*REQUIREMENT*. Filter these entries so that only lines with the word "Figure" remain.

*INFORMATION GIVEN*.
* * * * *

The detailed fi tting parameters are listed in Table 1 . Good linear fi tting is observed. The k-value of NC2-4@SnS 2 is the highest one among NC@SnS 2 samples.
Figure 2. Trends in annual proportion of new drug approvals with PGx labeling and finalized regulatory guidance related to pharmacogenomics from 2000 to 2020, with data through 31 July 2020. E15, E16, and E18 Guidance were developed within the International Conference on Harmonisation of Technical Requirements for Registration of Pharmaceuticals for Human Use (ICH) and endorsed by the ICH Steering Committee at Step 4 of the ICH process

* * * * *

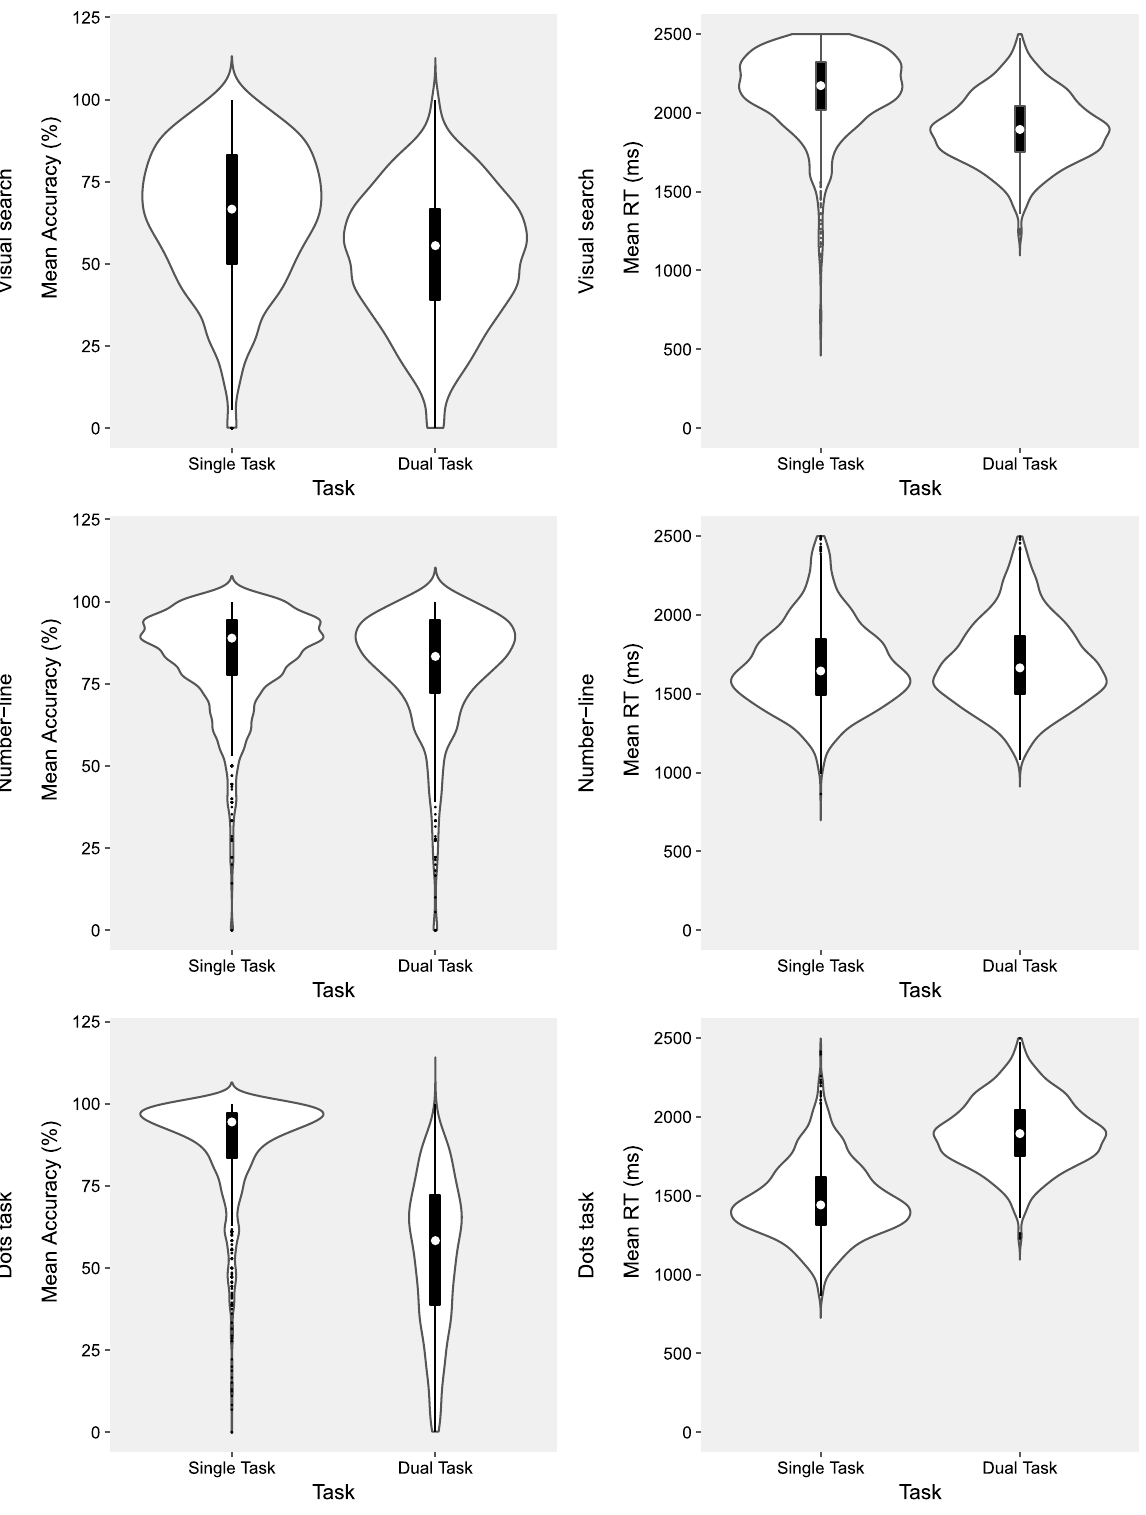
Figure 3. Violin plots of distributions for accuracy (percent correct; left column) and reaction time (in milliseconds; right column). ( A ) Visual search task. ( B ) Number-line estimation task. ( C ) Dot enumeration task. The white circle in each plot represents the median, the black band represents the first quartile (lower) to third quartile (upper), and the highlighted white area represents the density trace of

* * * * *

*ANSWER TO THE PROBLEM*.
Figure 2. Trends in annual proportion of new drug approvals with PGx labeling and finalized regulatory guidance related to pharmacogenomics from 2000 to 2020, with data through 31 July 2020. E15, E16, and E18 Guidance were developed within the International Conference on Harmonisation of Technical Requirements for Registration of Pharmaceuticals for Human Use (ICH) and endorsed by the ICH Steering Committee at Step 4 of the ICH process
Figure 3. Violin plots of distributions for accuracy (percent correct; left column) and reaction time (in milliseconds; right column). ( A ) Visual search task. ( B ) Number-line estimation task. ( C ) Dot enumeration task. The white circle in each plot represents the median, the black band represents the first quartile (lower) to third quartile (upper), and the highlighted white area represents the density trace of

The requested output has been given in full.